Without further comment, state how many lines in the listing below contain the word "Last".

Listed records ::
=== Begin Enclosure ===
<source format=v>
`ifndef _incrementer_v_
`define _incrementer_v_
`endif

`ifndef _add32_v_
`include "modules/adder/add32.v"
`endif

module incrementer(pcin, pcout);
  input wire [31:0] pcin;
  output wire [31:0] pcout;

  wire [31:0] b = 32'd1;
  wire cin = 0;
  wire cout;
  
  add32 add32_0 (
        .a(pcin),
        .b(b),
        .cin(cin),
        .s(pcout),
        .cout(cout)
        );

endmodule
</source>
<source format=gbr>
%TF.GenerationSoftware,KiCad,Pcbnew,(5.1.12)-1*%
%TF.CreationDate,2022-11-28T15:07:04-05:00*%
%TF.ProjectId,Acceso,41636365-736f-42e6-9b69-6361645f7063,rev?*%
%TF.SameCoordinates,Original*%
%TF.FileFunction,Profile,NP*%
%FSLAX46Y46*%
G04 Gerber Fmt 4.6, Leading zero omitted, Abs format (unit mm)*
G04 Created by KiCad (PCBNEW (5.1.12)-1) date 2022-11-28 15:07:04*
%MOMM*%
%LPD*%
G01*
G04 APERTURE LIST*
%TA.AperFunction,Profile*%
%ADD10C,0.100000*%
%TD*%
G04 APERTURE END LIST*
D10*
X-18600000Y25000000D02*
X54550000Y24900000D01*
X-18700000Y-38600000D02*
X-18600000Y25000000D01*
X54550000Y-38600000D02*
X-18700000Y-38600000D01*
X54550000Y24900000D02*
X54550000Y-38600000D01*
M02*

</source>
=== End Enclosure ===
=== Begin Enclosure ===
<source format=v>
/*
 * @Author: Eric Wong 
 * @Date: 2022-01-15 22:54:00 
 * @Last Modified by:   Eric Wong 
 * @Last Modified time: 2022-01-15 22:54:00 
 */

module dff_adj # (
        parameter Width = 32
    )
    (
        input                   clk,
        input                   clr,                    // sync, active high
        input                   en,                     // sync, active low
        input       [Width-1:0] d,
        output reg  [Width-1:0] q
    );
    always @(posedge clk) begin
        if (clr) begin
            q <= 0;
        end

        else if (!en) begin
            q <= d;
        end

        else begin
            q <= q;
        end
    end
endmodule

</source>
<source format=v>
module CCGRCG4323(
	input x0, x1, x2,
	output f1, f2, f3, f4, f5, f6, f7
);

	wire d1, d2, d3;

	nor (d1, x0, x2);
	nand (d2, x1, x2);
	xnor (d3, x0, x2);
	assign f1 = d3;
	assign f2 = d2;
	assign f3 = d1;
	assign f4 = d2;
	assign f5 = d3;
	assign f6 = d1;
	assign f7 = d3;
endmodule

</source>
=== End Enclosure ===
=== Begin Enclosure ===
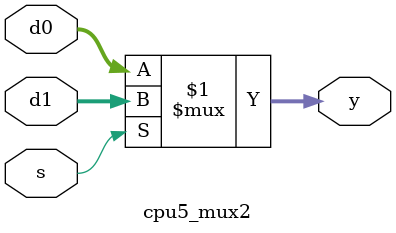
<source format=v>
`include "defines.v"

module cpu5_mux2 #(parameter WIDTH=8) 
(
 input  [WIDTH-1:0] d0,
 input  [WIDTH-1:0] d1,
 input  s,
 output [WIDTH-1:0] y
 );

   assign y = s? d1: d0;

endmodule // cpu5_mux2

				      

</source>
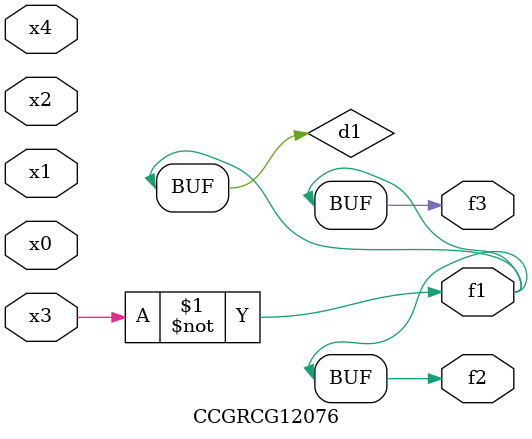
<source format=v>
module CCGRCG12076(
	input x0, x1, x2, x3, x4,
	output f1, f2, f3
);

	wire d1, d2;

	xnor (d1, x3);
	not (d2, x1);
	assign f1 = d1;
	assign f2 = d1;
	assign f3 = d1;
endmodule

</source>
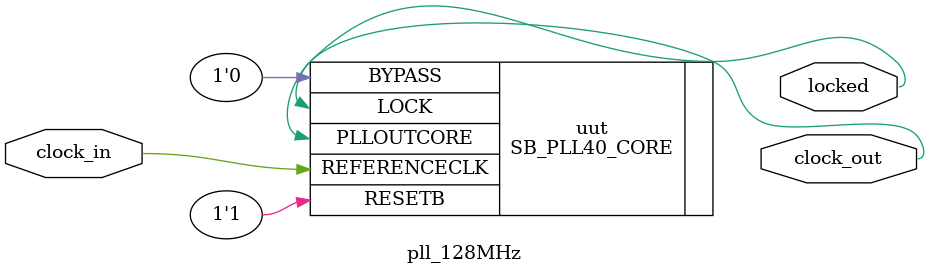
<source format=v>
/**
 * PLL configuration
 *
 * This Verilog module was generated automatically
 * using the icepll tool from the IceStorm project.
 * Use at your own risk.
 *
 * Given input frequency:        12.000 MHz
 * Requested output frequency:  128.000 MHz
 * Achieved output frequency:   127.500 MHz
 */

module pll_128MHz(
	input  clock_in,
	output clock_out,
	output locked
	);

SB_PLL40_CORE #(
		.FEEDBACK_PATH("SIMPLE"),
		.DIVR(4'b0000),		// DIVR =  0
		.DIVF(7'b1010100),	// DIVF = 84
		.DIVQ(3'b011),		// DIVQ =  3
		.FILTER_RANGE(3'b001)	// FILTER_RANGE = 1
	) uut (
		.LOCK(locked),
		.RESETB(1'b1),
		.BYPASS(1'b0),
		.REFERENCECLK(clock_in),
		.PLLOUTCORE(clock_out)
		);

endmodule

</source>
=== End Enclosure ===
Response for this exercise ::
2